D’après les échanges entre Georges Charensol et Jean-Louis Bory de l’émission radiophonique Le Masque et La Plume sur France-Inter
avec Olivier Saladin, Olivier Broche et Lucrèce Sassella
Adaptation François Morel et Olivier Broche
Mise en scène François Morel
Olivier Saladin et Olivier Broche dans les peaux de Jean-Louis Bory et Georges Charensol, célèbres critiques du Masque et la Plume de France Inter. Un hommage à la critique, à la joute oratoire, au langage fleuri et, pour tout dire, à la pensée qui est bien autre chose que l’opinion.

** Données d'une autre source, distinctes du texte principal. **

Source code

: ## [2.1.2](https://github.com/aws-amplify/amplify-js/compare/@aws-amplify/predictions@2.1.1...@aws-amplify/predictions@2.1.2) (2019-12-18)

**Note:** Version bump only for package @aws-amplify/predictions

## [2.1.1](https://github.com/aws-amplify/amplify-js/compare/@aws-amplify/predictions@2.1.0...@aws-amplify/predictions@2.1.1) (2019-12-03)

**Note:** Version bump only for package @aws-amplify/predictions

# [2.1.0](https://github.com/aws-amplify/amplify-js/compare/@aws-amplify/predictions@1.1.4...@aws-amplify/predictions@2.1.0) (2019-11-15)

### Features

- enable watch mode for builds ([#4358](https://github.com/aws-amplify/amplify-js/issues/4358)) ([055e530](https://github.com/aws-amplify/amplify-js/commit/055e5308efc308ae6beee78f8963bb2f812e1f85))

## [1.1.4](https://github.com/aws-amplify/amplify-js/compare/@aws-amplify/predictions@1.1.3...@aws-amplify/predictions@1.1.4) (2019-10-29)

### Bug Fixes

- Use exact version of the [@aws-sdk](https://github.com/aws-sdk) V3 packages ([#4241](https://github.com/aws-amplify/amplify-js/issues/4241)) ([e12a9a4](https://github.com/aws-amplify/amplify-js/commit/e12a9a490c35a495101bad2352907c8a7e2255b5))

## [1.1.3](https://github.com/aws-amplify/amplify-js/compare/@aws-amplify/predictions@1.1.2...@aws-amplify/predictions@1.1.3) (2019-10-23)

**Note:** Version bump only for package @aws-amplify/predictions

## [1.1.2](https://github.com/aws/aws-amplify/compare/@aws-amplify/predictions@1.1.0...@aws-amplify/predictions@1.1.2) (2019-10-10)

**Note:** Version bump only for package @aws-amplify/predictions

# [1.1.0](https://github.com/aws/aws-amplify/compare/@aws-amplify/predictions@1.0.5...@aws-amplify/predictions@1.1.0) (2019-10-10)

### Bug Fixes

Notre avis : Bâti à partir des duels mordants entre Jean-Louis Bory et Georges Charansol, duels qui ont fait les beaux jours de l’émission Le masque et la plume, ce spectacle nous plonge dans une époque qui semble, hélas, révolue. Celle où les critiques particulièrement cultivés pouvaient s’enflammer pour des oeuvres, défendues avec fougue et passion. Une mauvaise foi manifeste écornant parfois les arguments de l’adversaire. Un spectacle peut-il tenir sur ces joutes verbales ? Ô que oui ! Mise en scène malicieuse de François Morel, qui situe l’action dans une salle désuète d’un vieux cinéma, admirablement servi par les deux comédiens, en tout point formidables, souvent d’une drôlerie épatante : le temps file sans que l’on s’en rende compte. En outre une délicieuse et mutine jeune femme, Lucrèce, pimente le spectacle d’interventions chantées et dansées qui s’incorporent parfaitement bien au déroulement d’un récit qui surprend par sa tendresse retenue. Ainsi l’évocation des Parapluies de Cherbourg, durant laquelle les deux acteurs, doublés par Lucrèce, se chantent le duo du départ, semblerait kitch voire ridicule sur le papier. Il n’en est rien sur scène, le trio provoquant une émotion troublante, comme si le fantôme de Demy (que Bory aimait beaucoup) venait malicieusement saluer le spectacle. Ces deux frères ennemis ne s’épargnaient guère lorsqu’il s’agissait de défendre le cinéma. La démonstration autour du Théorème de Pasolini est un grand moment, tout comme la critique, acerbe, du Parrain par Bory. Godard se trouve également à l’honneur, ainsi que La grande bouffe de Ferreri. Délice que ces échanges vachards, mais emplis d’estimes malgré tout. Et l’émotion d’apparaitre de nouveau lorsque, à la disparition de Jean-Louis Bory, Charensol se retrouve bien seul, comme perdu. En résumé un excellent spectacle qui triomphe, et ce n’est que justice.
PSs : Lucrèce Sassella est présente tous les lundis jusqu’au 8 avril à 21h dans un concert conçu avec Antoine Sahler, un autre complice de François Morel.